Enhancing crystallization rate and melt strength of PLLA with four‐arm PLLA grafted silica: The effect of molecular weight of the grafting PLLA chains

To improve the crystallization rate and melt strength of polylactide (PLLA), nano-size amino silica grafted by four-arm PLLA (4A-PLLA) with different molecular weight was synthesized. 1H nuclear magnetic resonance proved that 4A-PLLA had been grafted onto the surface of SiO2 successfully, and the grafting ratios and the degradation behaviors of the grafted SiO2 nanoparticles (g-SiO2) were studied. When the grafted silica was introduced into PLLA matrix, the crystallization rate and melt strength of composites were found to be improved and the length of grafted chain played an important role. The extension rheology indicated that long grafted 4A-PLLA on the surface of SiO2 was more efficient in enhancing the elongational viscosity of PLLA, owing to the stronger interactions between the grafted chains and the matrix. The crystallization behavior of ungrafted silica filled composite was similar to that of neat PLA, while g-SiO2 played a role of nucleating agent.
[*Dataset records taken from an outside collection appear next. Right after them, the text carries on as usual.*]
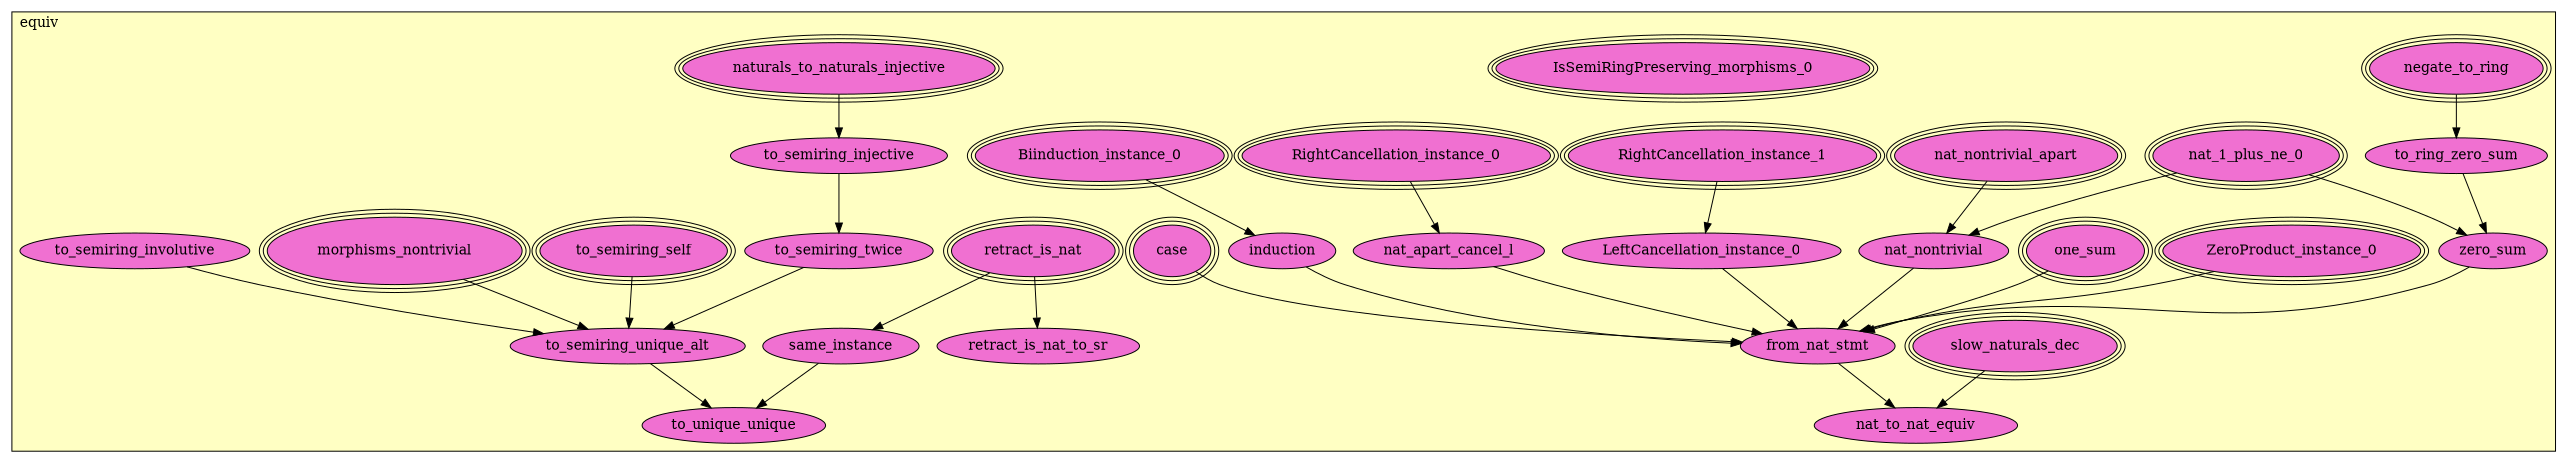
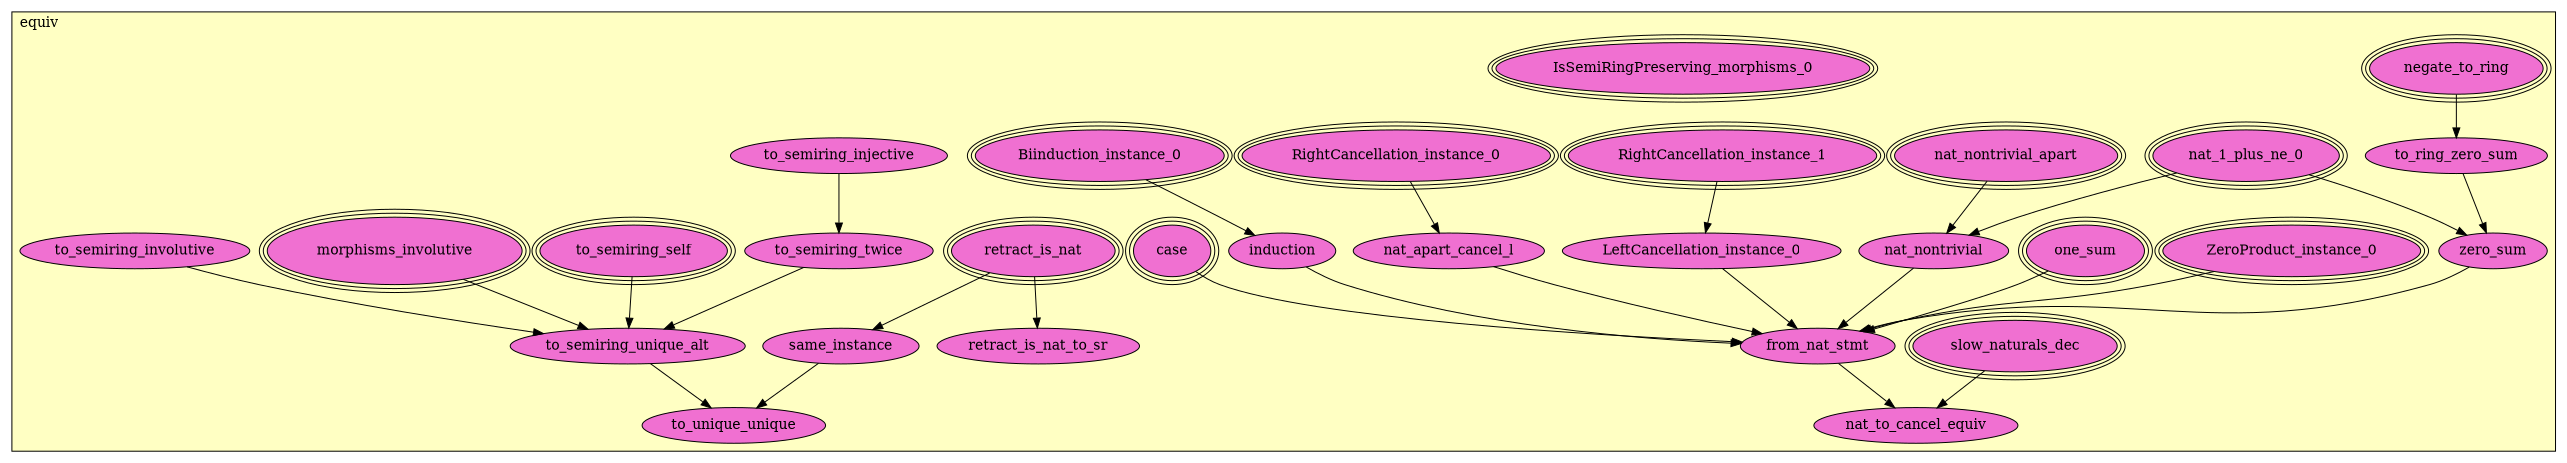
  digraph {
    node [fillcolor="#F070D1" style=filled]
    n1 [label=negate_to_ring peripheries=3]
    n2 [label=to_ring_zero_sum]
    n3 [label=slow_naturals_dec peripheries=3]
    n4 [label=nat_1_plus_ne_0 peripheries=3]
    n5 [label=ZeroProduct_instance_0 peripheries=3]
    n6 [label=one_sum peripheries=3]
    n7 [label=zero_sum]
    n8 [label=nat_nontrivial_apart peripheries=3]
    n9 [label=nat_nontrivial]
    n10 [label=RightCancellation_instance_1 peripheries=3]
    n11 [label=LeftCancellation_instance_0]
    n12 [label=RightCancellation_instance_0 peripheries=3]
    n13 [label=nat_apart_cancel_l]
    n14 [label=Biinduction_instance_0 peripheries=3]
    n15 [label=case peripheries=3]
    n16 [label=induction]
    n17 [label=from_nat_stmt]
-   n18 [label=nat_to_nat_equiv]
+   n18 [label=nat_to_cancel_equiv]
    n19 [label=retract_is_nat peripheries=3]
    n20 [label=same_instance]
    n21 [label=IsSemiRingPreserving_morphisms_0 peripheries=3]
    n22 [label=retract_is_nat_to_sr]
-   n23 [label=naturals_to_naturals_injective peripheries=3]
    n24 [label=to_semiring_injective]
    n25 [label=to_semiring_self peripheries=3]
    n26 [label=to_semiring_twice]
-   n27 [label=morphisms_nontrivial peripheries=3]
+   n27 [label=morphisms_involutive peripheries=3]
    n28 [label=to_semiring_involutive]
    n29 [label=to_semiring_unique_alt]
    n30 [label=to_unique_unique]
    subgraph cluster_1 {
      fillcolor="#FFFFC3"
      label=equiv
      labeljust=l
      style=filled
      n1
      n2
      n3
      n4
      n5
      n6
      n7
      n8
      n9
      n10
      n11
      n12
      n13
      n14
      n15
      n16
      n17
      n18
      n19
      n20
      n21
      n22
-     n23
      n24
      n25
      n26
      n27
      n28
      n29
      n30
    }
    n1 -> n2
    n2 -> n7
    n3 -> n18
    n4 -> n7
    n4 -> n9
    n5 -> n17
    n6 -> n17
    n7 -> n17
    n8 -> n9
    n9 -> n17
    n10 -> n11
    n11 -> n17
    n12 -> n13
    n13 -> n17
    n14 -> n16
    n15 -> n17
    n16 -> n17
    n17 -> n18
    n19 -> n20
    n19 -> n22
    n20 -> n30
-   n23 -> n24
    n24 -> n26
    n25 -> n29
    n26 -> n29
    n27 -> n29
    n28 -> n29
    n29 -> n30
  }
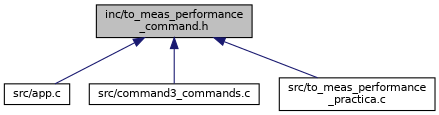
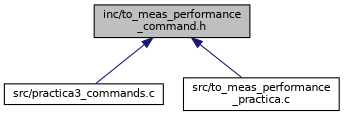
  digraph {
    node [color=black fillcolor=white fontname=Helvetica fontsize=10 shape=record style=filled]
    edge [color=midnightblue dir=back fontname=Helvetica fontsize=10 labelfontname=Helvetica labelfontsize=10 style=solid]
    n1 [fillcolor=grey75 fontcolor=black height=0.2 label="inc/to_meas_performance\l_command.h" width=0.4]
-   n2 [height=0.2 label="src/app.c" width=0.4]
-   n3 [height=0.2 label="src/command3_commands.c" width=0.4]
+   n3 [height=0.2 label="src/practica3_commands.c" width=0.4]
    n4 [height=0.2 label="src/to_meas_performance\l_practica.c" width=0.4]
-   n1 -> n2
    n1 -> n3
    n1 -> n4
  }
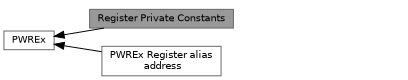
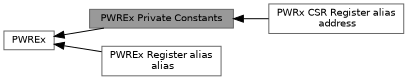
  digraph {
    rankdir=LR
    node [color=grey40 fillcolor=white fontname=Helvetica fontsize=10 shape=box style=filled]
    edge [dir=back fontname=Helvetica fontsize=10 labelfontname=Helvetica labelfontsize=10 shape=plaintext style=solid]
    n1 [height=0.2 label=PWREx width=0.4]
-   n2 [color=gray40 fillcolor=grey60 fontcolor=black height=0.2 label="Register Private Constants" width=0.4]
-   n3 [height=0.2 label="PWREx Register alias\l address" width=0.4]
+   n2 [color=gray40 fillcolor=grey60 fontcolor=black height=0.2 label="PWREx Private Constants" width=0.4]
+   n3 [height=0.2 label="PWREx Register alias\l alias" width=0.4]
+   n4 [height=0.2 label="PWRx CSR Register alias\l address" width=0.4]
    n1 -> n2
    n1 -> n3
+   n2 -> n4
  }
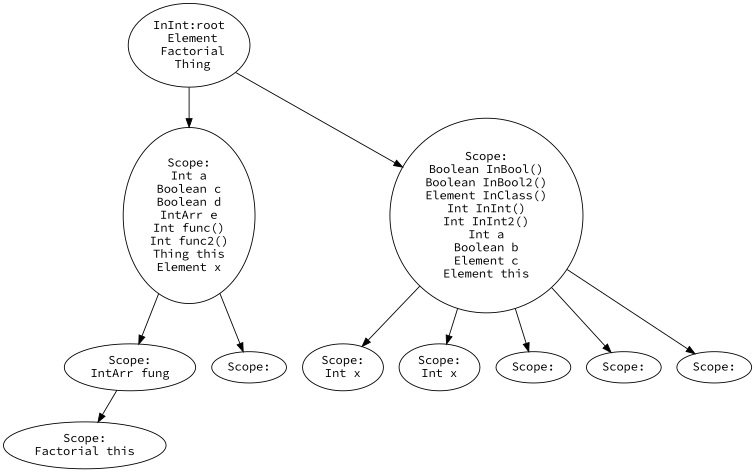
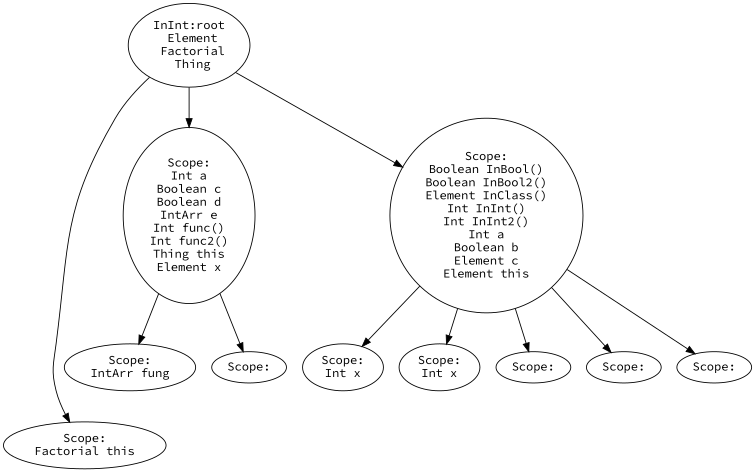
  digraph {
    fontname="Source Code Pro"
    node [fontname="Source Code Pro"]
    edge [fontname="Source Code Pro"]
    n1 [label="InInt:root\n Element\n Factorial\n Thing\n"]
    n2 [label="Scope:\nFactorial this\n"]
    n3 [label="Scope:\nInt a\nBoolean c\nBoolean d\nIntArr e\nInt func()\nInt func2()\nThing this\nElement x\n"]
    n4 [label="Scope:\nBoolean InBool()\nBoolean InBool2()\nElement InClass()\nInt InInt()\nInt InInt2()\nInt a\nBoolean b\nElement c\nElement this\n"]
    n5 [label="Scope:\nIntArr fung\n"]
    n6 [label="Scope:\n"]
    n7 [label="Scope:\nInt x\n"]
    n8 [label="Scope:\nInt x\n"]
    n9 [label="Scope:\n"]
    n10 [label="Scope:\n"]
    n11 [label="Scope:\n"]
-   n5 -> n2
+   n1 -> n2
    n1 -> n3
    n1 -> n4
    n3 -> n5
    n3 -> n6
    n4 -> n7
    n4 -> n8
    n4 -> n9
    n4 -> n10
    n4 -> n11
  }
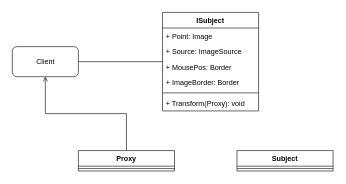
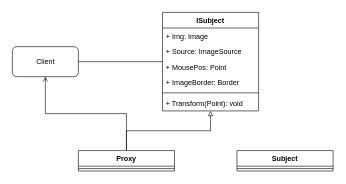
  <mxCell id="0" />
  <mxCell id="1" parent="0" />
  <mxCell id="2" value="ISubject" style="swimlane;fontStyle=1;align=center;verticalAlign=top;childLayout=stackLayout;horizontal=1;startSize=26;horizontalStack=0;resizeParent=1;resizeParentMax=0;resizeLast=0;collapsible=1;marginBottom=0;" vertex="1" parent="1"><mxGeometry x="270" y="20" width="160" height="164" as="geometry" /></mxCell>
- <mxCell id="3" value="+ Point: Image" style="text;strokeColor=none;fillColor=none;align=left;verticalAlign=top;spacingLeft=4;spacingRight=4;overflow=hidden;rotatable=0;points=[[0,0.5],[1,0.5]];portConstraint=eastwest;" vertex="1" parent="2"><mxGeometry y="26" width="160" height="26" as="geometry" /></mxCell>
+ <mxCell id="3" value="+ Img: Image" style="text;strokeColor=none;fillColor=none;align=left;verticalAlign=top;spacingLeft=4;spacingRight=4;overflow=hidden;rotatable=0;points=[[0,0.5],[1,0.5]];portConstraint=eastwest;" vertex="1" parent="2"><mxGeometry y="26" width="160" height="26" as="geometry" /></mxCell>
  <mxCell id="4" value="+ Source: ImageSource" style="text;strokeColor=none;fillColor=none;align=left;verticalAlign=top;spacingLeft=4;spacingRight=4;overflow=hidden;rotatable=0;points=[[0,0.5],[1,0.5]];portConstraint=eastwest;" vertex="1" parent="2"><mxGeometry y="52" width="160" height="26" as="geometry" /></mxCell>
- <mxCell id="5" value="+ MousePos: Border" style="text;strokeColor=none;fillColor=none;align=left;verticalAlign=top;spacingLeft=4;spacingRight=4;overflow=hidden;rotatable=0;points=[[0,0.5],[1,0.5]];portConstraint=eastwest;" vertex="1" parent="2"><mxGeometry y="78" width="160" height="26" as="geometry" /></mxCell>
+ <mxCell id="5" value="+ MousePos: Point" style="text;strokeColor=none;fillColor=none;align=left;verticalAlign=top;spacingLeft=4;spacingRight=4;overflow=hidden;rotatable=0;points=[[0,0.5],[1,0.5]];portConstraint=eastwest;" vertex="1" parent="2"><mxGeometry y="78" width="160" height="26" as="geometry" /></mxCell>
  <mxCell id="6" value="+ ImageBorder: Border" style="text;strokeColor=none;fillColor=none;align=left;verticalAlign=top;spacingLeft=4;spacingRight=4;overflow=hidden;rotatable=0;points=[[0,0.5],[1,0.5]];portConstraint=eastwest;" vertex="1" parent="2"><mxGeometry y="104" width="160" height="26" as="geometry" /></mxCell>
  <mxCell id="7" value="" style="line;strokeWidth=1;fillColor=none;align=left;verticalAlign=middle;spacingTop=-1;spacingLeft=3;spacingRight=3;rotatable=0;labelPosition=right;points=[];portConstraint=eastwest;" vertex="1" parent="2"><mxGeometry y="130" width="160" height="8" as="geometry" /></mxCell>
- <mxCell id="8" value="+ Transform(Proxy): void" style="text;strokeColor=none;fillColor=none;align=left;verticalAlign=top;spacingLeft=4;spacingRight=4;overflow=hidden;rotatable=0;points=[[0,0.5],[1,0.5]];portConstraint=eastwest;" vertex="1" parent="2"><mxGeometry y="138" width="160" height="26" as="geometry" /></mxCell>
+ <mxCell id="8" value="+ Transform(Point): void" style="text;strokeColor=none;fillColor=none;align=left;verticalAlign=top;spacingLeft=4;spacingRight=4;overflow=hidden;rotatable=0;points=[[0,0.5],[1,0.5]];portConstraint=eastwest;" vertex="1" parent="2"><mxGeometry y="138" width="160" height="26" as="geometry" /></mxCell>
  <mxCell id="9" value="Subject" style="swimlane;fontStyle=1;align=center;verticalAlign=top;childLayout=stackLayout;horizontal=1;startSize=26;horizontalStack=0;resizeParent=1;resizeParentMax=0;resizeLast=0;collapsible=1;marginBottom=0;" vertex="1" parent="1"><mxGeometry x="394" y="250" width="160" height="34" as="geometry" /></mxCell>
  <mxCell id="10" value="" style="line;strokeWidth=1;fillColor=none;align=left;verticalAlign=middle;spacingTop=-1;spacingLeft=3;spacingRight=3;rotatable=0;labelPosition=right;points=[];portConstraint=eastwest;" vertex="1" parent="9"><mxGeometry y="26" width="160" height="8" as="geometry" /></mxCell>
+ <mxCell id="11" style="edgeStyle=orthogonalEdgeStyle;rounded=0;orthogonalLoop=1;jettySize=auto;html=1;endArrow=block;endFill=0;" edge="1" parent="1" source="13" target="2"><mxGeometry relative="1" as="geometry" /></mxCell>
  <mxCell id="12" style="edgeStyle=orthogonalEdgeStyle;rounded=0;orthogonalLoop=1;jettySize=auto;html=1;endArrow=open;endFill=0;" edge="1" parent="1" source="13" target="16"><mxGeometry relative="1" as="geometry" /></mxCell>
  <mxCell id="13" value="Proxy" style="swimlane;fontStyle=1;align=center;verticalAlign=top;childLayout=stackLayout;horizontal=1;startSize=26;horizontalStack=0;resizeParent=1;resizeParentMax=0;resizeLast=0;collapsible=1;marginBottom=0;" vertex="1" parent="1"><mxGeometry x="130" y="250" width="160" height="34" as="geometry" /></mxCell>
  <mxCell id="14" value="" style="line;strokeWidth=1;fillColor=none;align=left;verticalAlign=middle;spacingTop=-1;spacingLeft=3;spacingRight=3;rotatable=0;labelPosition=right;points=[];portConstraint=eastwest;" vertex="1" parent="13"><mxGeometry y="26" width="160" height="8" as="geometry" /></mxCell>
  <mxCell id="15" style="edgeStyle=orthogonalEdgeStyle;rounded=0;orthogonalLoop=1;jettySize=auto;html=1;endArrow=none;endFill=0;" edge="1" parent="1" source="16" target="2"><mxGeometry relative="1" as="geometry" /></mxCell>
  <mxCell id="16" value="Client" style="html=1;rounded=1;" vertex="1" parent="1"><mxGeometry x="20" y="77" width="110" height="50" as="geometry" /></mxCell>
The crystallinities and the crystallization rates of the composites depended on the content of g-SiO2 and the grafted chain length of 4A-PLLA, especially the latter. Longer grafted chain acted as nucleation site in the matrix and significantly improved the crystallization behaviors of PLLA. © 2017 Wiley Periodicals, Inc. J. Appl. Polym. Sci. 2017, 134, 45675.